The Pensions Regulator (TPR) has today outlined how it plans to encourage auto-enrolment into high-quality pension products, thus helping employers to turn away from poor value schemes.
Speaking at the NAPF trustee conference, TPR chair Michael O’Higgins stated that the regulator plans to invite views on a voluntary ‘comply or explain’ approach which could potentially involve schemes disclosing to employers, retirement savers or the regulator how they are to implement the regulator’s six principles and features for its DC schemes – or to explain why they do not.
Higgins warned that small DC schemes not benefiting from economies of scale and older legacy schemes with higher administration costs levied on members’ pension pots should not be used by employers to auto-enrol.
“The number of people saving into DC pensions is set to increase enormously as a result of automatic enrolment.

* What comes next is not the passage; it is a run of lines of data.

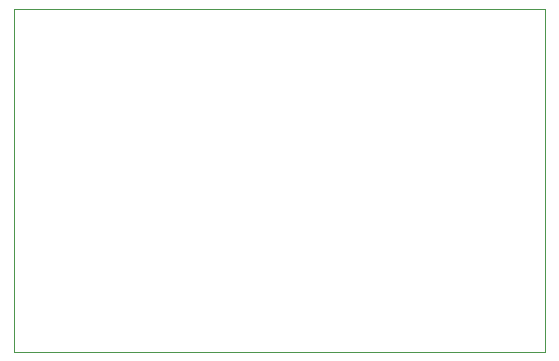
<source format=gbr>
%TF.GenerationSoftware,KiCad,Pcbnew,9.0.5*%
%TF.CreationDate,2026-01-24T21:08:04+00:00*%
%TF.ProjectId,zx_spectrum_composite_mod,7a785f73-7065-4637-9472-756d5f636f6d,1.0*%
%TF.SameCoordinates,Original*%
%TF.FileFunction,Profile,NP*%
%FSLAX46Y46*%
G04 Gerber Fmt 4.6, Leading zero omitted, Abs format (unit mm)*
G04 Created by KiCad (PCBNEW 9.0.5) date 2026-01-24 21:08:04*
%MOMM*%
%LPD*%
G01*
G04 APERTURE LIST*
%TA.AperFunction,Profile*%
%ADD10C,0.100000*%
%TD*%
G04 APERTURE END LIST*
D10*
X59000000Y-36000000D02*
X104000000Y-36000000D01*
X104000000Y-65000000D01*
X59000000Y-65000000D01*
X59000000Y-36000000D01*
M02*

</source>
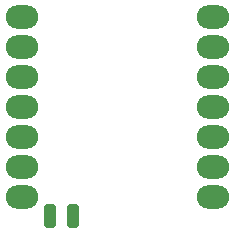
<source format=gbr>
%TF.GenerationSoftware,KiCad,Pcbnew,7.0.9*%
%TF.CreationDate,2023-12-20T22:05:47+01:00*%
%TF.ProjectId,powermeter,706f7765-726d-4657-9465-722e6b696361,rev?*%
%TF.SameCoordinates,Original*%
%TF.FileFunction,Paste,Bot*%
%TF.FilePolarity,Positive*%
%FSLAX46Y46*%
G04 Gerber Fmt 4.6, Leading zero omitted, Abs format (unit mm)*
G04 Created by KiCad (PCBNEW 7.0.9) date 2023-12-20 22:05:47*
%MOMM*%
%LPD*%
G01*
G04 APERTURE LIST*
G04 Aperture macros list*
%AMRoundRect*
0 Rectangle with rounded corners*
0 $1 Rounding radius*
0 $2 $3 $4 $5 $6 $7 $8 $9 X,Y pos of 4 corners*
0 Add a 4 corners polygon primitive as box body*
4,1,4,$2,$3,$4,$5,$6,$7,$8,$9,$2,$3,0*
0 Add four circle primitives for the rounded corners*
1,1,$1+$1,$2,$3*
1,1,$1+$1,$4,$5*
1,1,$1+$1,$6,$7*
1,1,$1+$1,$8,$9*
0 Add four rect primitives between the rounded corners*
20,1,$1+$1,$2,$3,$4,$5,0*
20,1,$1+$1,$4,$5,$6,$7,0*
20,1,$1+$1,$6,$7,$8,$9,0*
20,1,$1+$1,$8,$9,$2,$3,0*%
G04 Aperture macros list end*
%ADD10RoundRect,1.000000X0.375000X0.000000X-0.375000X0.000000X-0.375000X0.000000X0.375000X0.000000X0*%
%ADD11RoundRect,0.254000X0.254000X-0.762000X0.254000X0.762000X-0.254000X0.762000X-0.254000X-0.762000X0*%
G04 APERTURE END LIST*
D10*
%TO.C,U1*%
X68741000Y-43799250D03*
X68741000Y-46339250D03*
X68741000Y-48879250D03*
X68741000Y-51419250D03*
X68741000Y-53959250D03*
X68741000Y-56499250D03*
X68741000Y-59039250D03*
X52576000Y-59039250D03*
X52576000Y-56499250D03*
X52576000Y-53959250D03*
X52576000Y-51419250D03*
X52576000Y-48879250D03*
X52576000Y-46339250D03*
X52576000Y-43799250D03*
D11*
X56876000Y-60649250D03*
X54971000Y-60649250D03*
%TD*%
M02*

</source>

The best outcome is to be auto-enrolled into high-quality, value for money schemes, benefiting from scale and good governance.
“We also don’t want to see auto-enrolment into legacy schemes operating on old administration platforms with higher charges and outmoded default funds; or into schemes that require a higher level of financial literacy such as Self-Invested Personal Pensions (SIPPs) or Small Self-Administered Schemes (SSASs). The latter would put workers in the position of being the trustee of their own scheme.”